### WHAT TO WORK ON:
Your job is to retype the records exactly while dropping every picture.

### MATERIAL FOR THIS TASK:
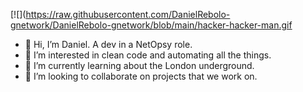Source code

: [![](https://raw.githubusercontent.com/DanielRebolo-gnetwork/DanielRebolo-gnetwork/blob/main/hacker-hacker-man.gif

- 👋 Hi, I’m Daniel. A dev in a NetOpsy role.
- 👀 I’m interested in clean code and automating all the things.
- 🌱 I’m currently learning about the London underground.
- 💞️ I’m looking to collaborate on projects that we work on.


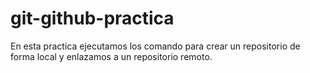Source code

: # git-github-practica 
En esta practica ejecutamos los comando para crear un repositorio de forma local y enlazamos a un repositorio remoto.
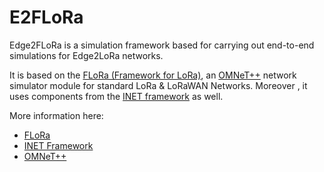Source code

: # E2FLoRa

Edge2FLoRa is a simulation framework based for carrying out end-to-end simulations for Edge2LoRa networks.

It is based on the [FLoRa (Framework for LoRa)](http://flora.aalto.fi/), an [OMNeT++](https://omnetpp.org/) network simulator module for standard LoRa & LoRaWAN Networks. Moreover , it uses components from the [INET framework](https://inet.omnetpp.org/) as well.

More information here:

- [FLoRa](http://flora.aalto.fi/)
- [INET Framework](https://inet.omnetpp.org/)
- [OMNeT++](https://omnetpp.org/)
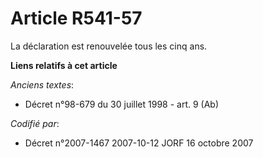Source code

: # Article R541-57

La déclaration est renouvelée tous les cinq ans.

**Liens relatifs à cet article**

_Anciens textes_:

  - Décret n°98-679 du 30 juillet 1998 - art. 9 (Ab)

_Codifié par_:

  - Décret n°2007-1467 2007-10-12 JORF 16 octobre 2007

### OUTPUT:
Source code

: [![](https://raw.githubusercontent.com/DanielRebolo-gnetwork/DanielRebolo-gnetwork/blob/main/hacker-hacker-man.gif

- 👋 Hi, I’m Daniel. A dev in a NetOpsy role.
- 👀 I’m interested in clean code and automating all the things.
- 🌱 I’m currently learning about the London underground.
- 💞️ I’m looking to collaborate on projects that we work on.


Source code

: # git-github-practica 
En esta practica ejecutamos los comando para crear un repositorio de forma local y enlazamos a un repositorio remoto.
Source code

: # E2FLoRa

Edge2FLoRa is a simulation framework based for carrying out end-to-end simulations for Edge2LoRa networks.

It is based on the [FLoRa (Framework for LoRa)](http://flora.aalto.fi/), an [OMNeT++](https://omnetpp.org/) network simulator module for standard LoRa & LoRaWAN Networks. Moreover , it uses components from the [INET framework](https://inet.omnetpp.org/) as well.

More information here:

- [FLoRa](http://flora.aalto.fi/)
- [INET Framework](https://inet.omnetpp.org/)
- [OMNeT++](https://omnetpp.org/)
Source code

: # Article R541-57

La déclaration est renouvelée tous les cinq ans.

**Liens relatifs à cet article**

_Anciens textes_:

  - Décret n°98-679 du 30 juillet 1998 - art. 9 (Ab)

_Codifié par_:

  - Décret n°2007-1467 2007-10-12 JORF 16 octobre 2007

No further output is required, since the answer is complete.